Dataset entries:
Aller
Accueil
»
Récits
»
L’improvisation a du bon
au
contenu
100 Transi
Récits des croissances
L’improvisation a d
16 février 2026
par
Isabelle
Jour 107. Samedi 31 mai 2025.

# Try it
Please retype every line of the material above, character for character.

# Answer to this exercise
Aller
Accueil
»
Récits
»
L’improvisation a du bon
au
contenu
100 Transi
Récits des croissances
L’improvisation a d
16 février 2026
par
Isabelle
Jour 107. Samedi 31 mai 2025.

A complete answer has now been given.